Instituto de Comunicação e Informação Científica e Tecnológica em Saúde/Fiocruz, Rio de Janeiro, Brazil.
Laboratório de Diagnóstico Molecular e Hematologia, Universidade Federal do Rio de Janeiro (UFRJ), Rio de Janeiro, Brazil.
Departamento de Ciências Biológicas, Escola Nacional de Saúde Pública (ENSP)/Fiocruz, Rio de Janeiro, Brazil.
Laboratório de Biologia e Parasitologia de Mamíferos Silvestres Reservatórios, IOC/Fiocruz, Rio de Janeiro, Brazil.
Escritório Regional Fiocruz Piauí, Fundação Oswaldo Cruz, Teresina, Brazil.
Laboratório de Epidemiologia e Sistemática Molecular, IOC/Fiocruz, Rio de Janeiro, Brazil.
Instituto de Biologia, Universidade Estadual de Campinas, Unicamp, Campinas, Brazil.


Chagas disease is one of the most significant systemic parasitosis in Latin America, caused by Trypanosoma cruzi, which is mainly transmitted by hematophagous insects, the triatomines.
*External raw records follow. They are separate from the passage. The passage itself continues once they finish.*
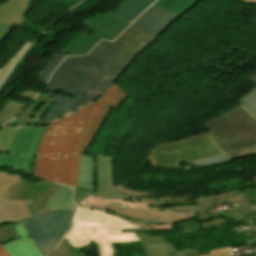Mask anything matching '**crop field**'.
I'll use <instances>...</instances> for the list:
<instances>
[{
	"mask_svg": "<svg viewBox=\"0 0 256 256\" xmlns=\"http://www.w3.org/2000/svg\"><path fill=\"white\" fill-rule=\"evenodd\" d=\"M127 94L112 85L96 103L48 124L35 159L33 177L76 188L80 152H86L111 111Z\"/></svg>",
	"mask_w": 256,
	"mask_h": 256,
	"instance_id": "crop-field-1",
	"label": "crop field"
},
{
	"mask_svg": "<svg viewBox=\"0 0 256 256\" xmlns=\"http://www.w3.org/2000/svg\"><path fill=\"white\" fill-rule=\"evenodd\" d=\"M123 48L122 45L103 40L85 56L66 57L46 86L65 96L58 97L41 124L49 123L99 98L118 78L103 69Z\"/></svg>",
	"mask_w": 256,
	"mask_h": 256,
	"instance_id": "crop-field-2",
	"label": "crop field"
},
{
	"mask_svg": "<svg viewBox=\"0 0 256 256\" xmlns=\"http://www.w3.org/2000/svg\"><path fill=\"white\" fill-rule=\"evenodd\" d=\"M210 132L178 141H186L200 136L213 134L230 158L256 155V119L243 108L205 121Z\"/></svg>",
	"mask_w": 256,
	"mask_h": 256,
	"instance_id": "crop-field-3",
	"label": "crop field"
},
{
	"mask_svg": "<svg viewBox=\"0 0 256 256\" xmlns=\"http://www.w3.org/2000/svg\"><path fill=\"white\" fill-rule=\"evenodd\" d=\"M32 217L21 220L34 246L46 256L66 233L72 217L71 209L49 211L36 215L33 202L27 200Z\"/></svg>",
	"mask_w": 256,
	"mask_h": 256,
	"instance_id": "crop-field-4",
	"label": "crop field"
},
{
	"mask_svg": "<svg viewBox=\"0 0 256 256\" xmlns=\"http://www.w3.org/2000/svg\"><path fill=\"white\" fill-rule=\"evenodd\" d=\"M211 135L172 145L156 146L148 160L153 166L178 169L180 162L192 161L222 153Z\"/></svg>",
	"mask_w": 256,
	"mask_h": 256,
	"instance_id": "crop-field-5",
	"label": "crop field"
},
{
	"mask_svg": "<svg viewBox=\"0 0 256 256\" xmlns=\"http://www.w3.org/2000/svg\"><path fill=\"white\" fill-rule=\"evenodd\" d=\"M83 23L93 30V35L80 33L62 53L68 55H85L101 39L113 40L119 35L130 22L113 15L105 13L89 18H85Z\"/></svg>",
	"mask_w": 256,
	"mask_h": 256,
	"instance_id": "crop-field-6",
	"label": "crop field"
},
{
	"mask_svg": "<svg viewBox=\"0 0 256 256\" xmlns=\"http://www.w3.org/2000/svg\"><path fill=\"white\" fill-rule=\"evenodd\" d=\"M45 128L46 125L19 127L12 138L8 154L0 153V167L13 168L32 176L34 159Z\"/></svg>",
	"mask_w": 256,
	"mask_h": 256,
	"instance_id": "crop-field-7",
	"label": "crop field"
},
{
	"mask_svg": "<svg viewBox=\"0 0 256 256\" xmlns=\"http://www.w3.org/2000/svg\"><path fill=\"white\" fill-rule=\"evenodd\" d=\"M135 231L143 230H111L110 227L88 228L67 233L64 238H66L74 247L89 245V241L91 240L96 244H130L164 238L146 235Z\"/></svg>",
	"mask_w": 256,
	"mask_h": 256,
	"instance_id": "crop-field-8",
	"label": "crop field"
},
{
	"mask_svg": "<svg viewBox=\"0 0 256 256\" xmlns=\"http://www.w3.org/2000/svg\"><path fill=\"white\" fill-rule=\"evenodd\" d=\"M157 36L131 25L114 42L126 46L119 55L105 68L110 72L122 75L139 53Z\"/></svg>",
	"mask_w": 256,
	"mask_h": 256,
	"instance_id": "crop-field-9",
	"label": "crop field"
},
{
	"mask_svg": "<svg viewBox=\"0 0 256 256\" xmlns=\"http://www.w3.org/2000/svg\"><path fill=\"white\" fill-rule=\"evenodd\" d=\"M112 229H142L123 218L107 211L77 206L74 212L72 227L69 232L87 227L109 226Z\"/></svg>",
	"mask_w": 256,
	"mask_h": 256,
	"instance_id": "crop-field-10",
	"label": "crop field"
},
{
	"mask_svg": "<svg viewBox=\"0 0 256 256\" xmlns=\"http://www.w3.org/2000/svg\"><path fill=\"white\" fill-rule=\"evenodd\" d=\"M61 187V185L44 181L39 184H30L21 180L12 186L6 193L4 199H31L35 200V212L37 214L46 212L49 197Z\"/></svg>",
	"mask_w": 256,
	"mask_h": 256,
	"instance_id": "crop-field-11",
	"label": "crop field"
},
{
	"mask_svg": "<svg viewBox=\"0 0 256 256\" xmlns=\"http://www.w3.org/2000/svg\"><path fill=\"white\" fill-rule=\"evenodd\" d=\"M92 196L109 199H127L116 188L112 157L97 155V193Z\"/></svg>",
	"mask_w": 256,
	"mask_h": 256,
	"instance_id": "crop-field-12",
	"label": "crop field"
},
{
	"mask_svg": "<svg viewBox=\"0 0 256 256\" xmlns=\"http://www.w3.org/2000/svg\"><path fill=\"white\" fill-rule=\"evenodd\" d=\"M43 91L36 97L35 102H32L28 108L7 125H40L43 116L59 96Z\"/></svg>",
	"mask_w": 256,
	"mask_h": 256,
	"instance_id": "crop-field-13",
	"label": "crop field"
},
{
	"mask_svg": "<svg viewBox=\"0 0 256 256\" xmlns=\"http://www.w3.org/2000/svg\"><path fill=\"white\" fill-rule=\"evenodd\" d=\"M178 18L179 17L152 5L133 23L158 36Z\"/></svg>",
	"mask_w": 256,
	"mask_h": 256,
	"instance_id": "crop-field-14",
	"label": "crop field"
},
{
	"mask_svg": "<svg viewBox=\"0 0 256 256\" xmlns=\"http://www.w3.org/2000/svg\"><path fill=\"white\" fill-rule=\"evenodd\" d=\"M4 195L0 193V224L18 222L31 216L26 200H3Z\"/></svg>",
	"mask_w": 256,
	"mask_h": 256,
	"instance_id": "crop-field-15",
	"label": "crop field"
},
{
	"mask_svg": "<svg viewBox=\"0 0 256 256\" xmlns=\"http://www.w3.org/2000/svg\"><path fill=\"white\" fill-rule=\"evenodd\" d=\"M141 245L146 256H197L209 253L207 251L200 254L197 248L176 251L172 243L165 244L164 240L144 242Z\"/></svg>",
	"mask_w": 256,
	"mask_h": 256,
	"instance_id": "crop-field-16",
	"label": "crop field"
},
{
	"mask_svg": "<svg viewBox=\"0 0 256 256\" xmlns=\"http://www.w3.org/2000/svg\"><path fill=\"white\" fill-rule=\"evenodd\" d=\"M17 86L12 85V87L5 93L4 96L0 97V100L3 98H7L10 94L15 90ZM37 92L34 91H23L19 95L20 98L27 99L32 101V99L37 95ZM28 103H23L15 100H9L4 104V106L0 109V126L5 124L7 121L11 120L15 117L22 109L28 106Z\"/></svg>",
	"mask_w": 256,
	"mask_h": 256,
	"instance_id": "crop-field-17",
	"label": "crop field"
},
{
	"mask_svg": "<svg viewBox=\"0 0 256 256\" xmlns=\"http://www.w3.org/2000/svg\"><path fill=\"white\" fill-rule=\"evenodd\" d=\"M31 1L32 0L3 1L0 4V21L13 26L19 24Z\"/></svg>",
	"mask_w": 256,
	"mask_h": 256,
	"instance_id": "crop-field-18",
	"label": "crop field"
},
{
	"mask_svg": "<svg viewBox=\"0 0 256 256\" xmlns=\"http://www.w3.org/2000/svg\"><path fill=\"white\" fill-rule=\"evenodd\" d=\"M14 229L18 235L22 238L20 240H14L7 243L4 246L9 256H41L31 243V239L27 235L21 224L14 225Z\"/></svg>",
	"mask_w": 256,
	"mask_h": 256,
	"instance_id": "crop-field-19",
	"label": "crop field"
},
{
	"mask_svg": "<svg viewBox=\"0 0 256 256\" xmlns=\"http://www.w3.org/2000/svg\"><path fill=\"white\" fill-rule=\"evenodd\" d=\"M154 1L156 0H124L113 14L132 22Z\"/></svg>",
	"mask_w": 256,
	"mask_h": 256,
	"instance_id": "crop-field-20",
	"label": "crop field"
},
{
	"mask_svg": "<svg viewBox=\"0 0 256 256\" xmlns=\"http://www.w3.org/2000/svg\"><path fill=\"white\" fill-rule=\"evenodd\" d=\"M77 188L94 190V156L81 153Z\"/></svg>",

This research was carried out in both domestic and wild environments throughout a Northeastern rural locality. Triatomines were captured in both peridomicile and wild environments, obtaining 508 specimens of triatomines, of which 99.6% were Triatoma brasiliensis. Insects were captured in 10 (18.5%) peridomiciles with an average of 8.3 triatomines per residence. Triatoma brasiliensis nymphs and adults were found in six peridomiciles, generating a 11.1% colonization. No T. cruzi infection was detected in the 447 peridomestic insects analyzed. On the other hand, of the 55 sylvatic T. brasiliensis molecularly examined for T. cruzi, 12 (21%) were positive, all harboring T. cruzi I. The blood meal analysis by enzyme-linked immunosorbent assay from gut content revealed that both peridomestic and wild triatomine populations fed mainly on birds, refractory to the parasite, which may explain the null rate of natural infection prevalence in the domestic environment. However, infected triatomines for potential home infestation within the radius of insect dispersion capacity were registered in rock outcrops around the dwellings. Anthropogenic environmental influences are able to rapidly alter these scenarios. Therefore, to avoid disease transmission to humans, we recommend constant vector control combined with periodic serological surveillance. The associated methodology presented herein may serve as a model for early detections of risk factors for Chagas disease transmission in the Brazilian Northeast.